▸ **Goal of the exercise**: Each record here should be printed again exactly; please leave its pictures out.

▸ **Given records**:
<<<<

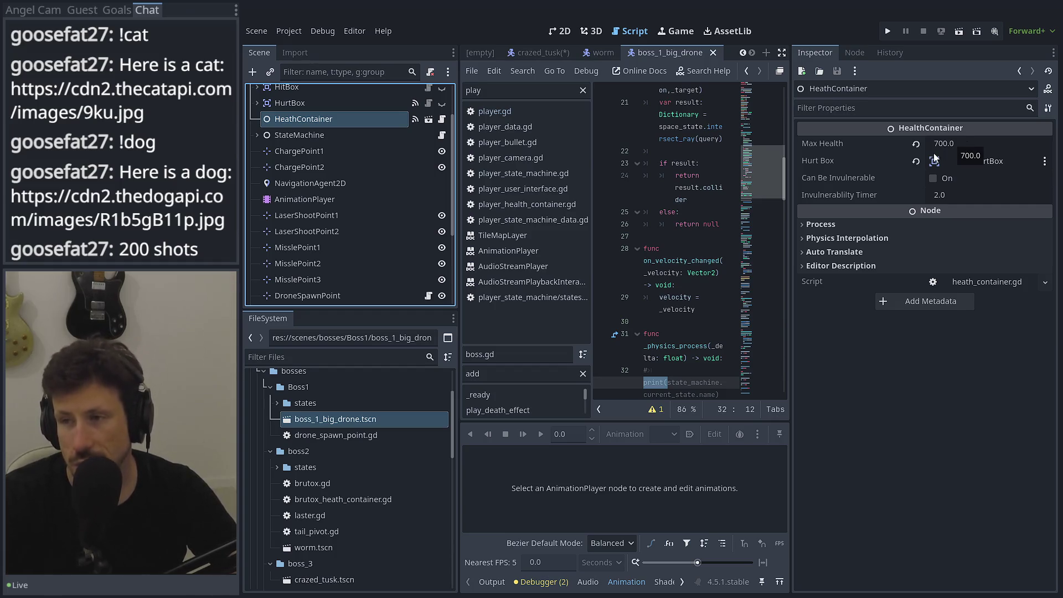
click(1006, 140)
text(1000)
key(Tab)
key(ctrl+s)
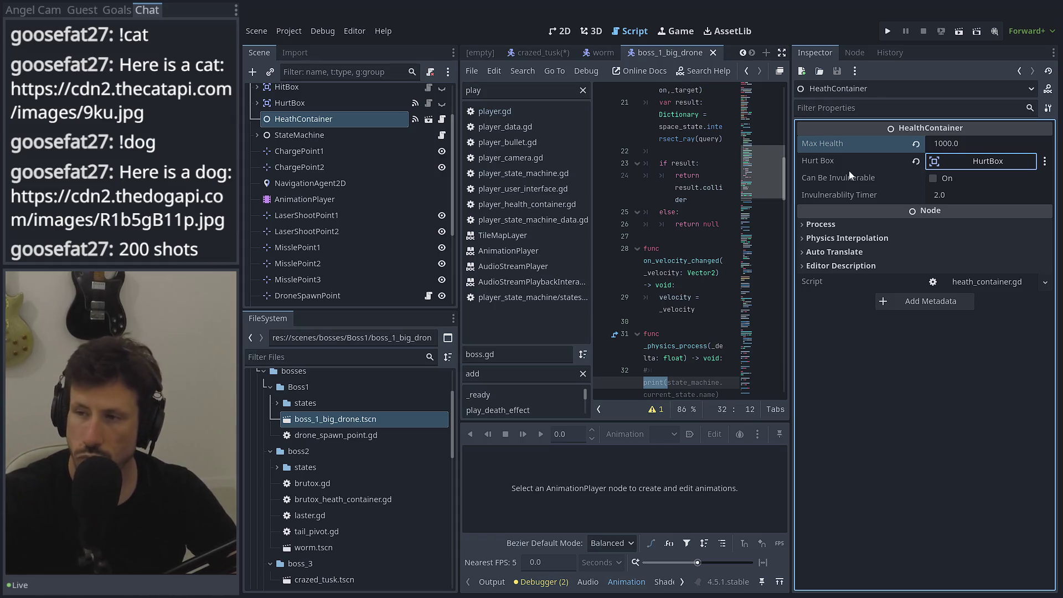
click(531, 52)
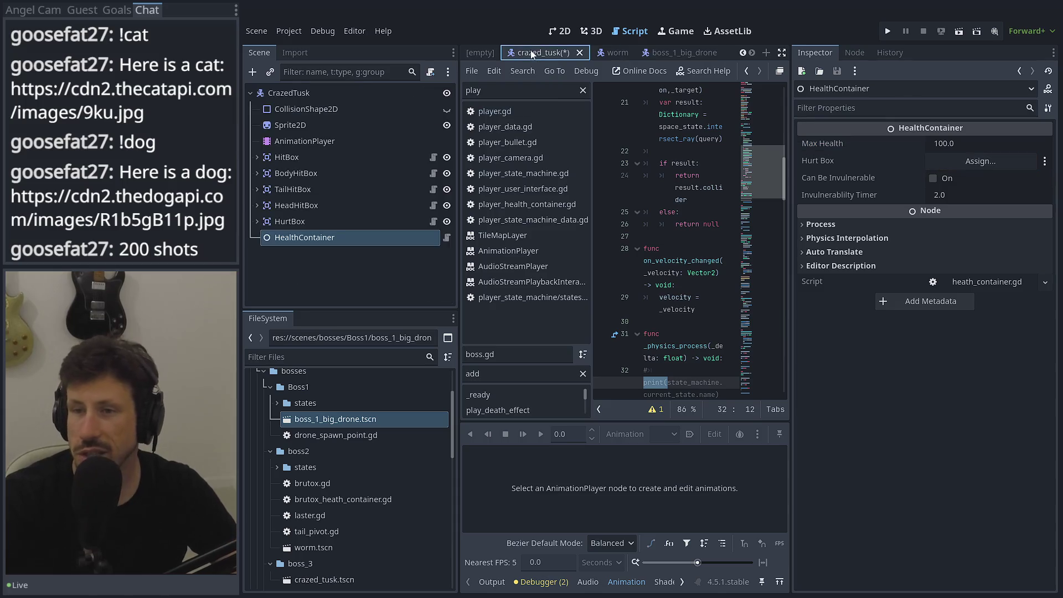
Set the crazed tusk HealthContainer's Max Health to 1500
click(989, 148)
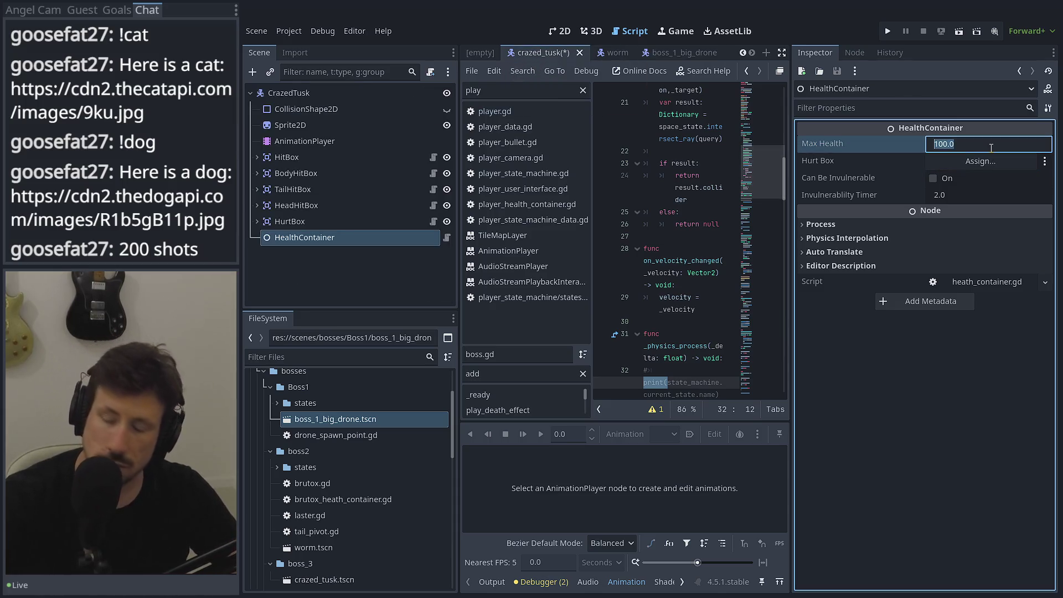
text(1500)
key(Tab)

>>>>

▸ **Finished exercise**:
click(1006, 140)
text(1000)
key(Tab)
key(ctrl+s)
click(531, 52)
Set the crazed tusk HealthContainer's Max Health to 1500
click(989, 148)
text(1500)
key(Tab)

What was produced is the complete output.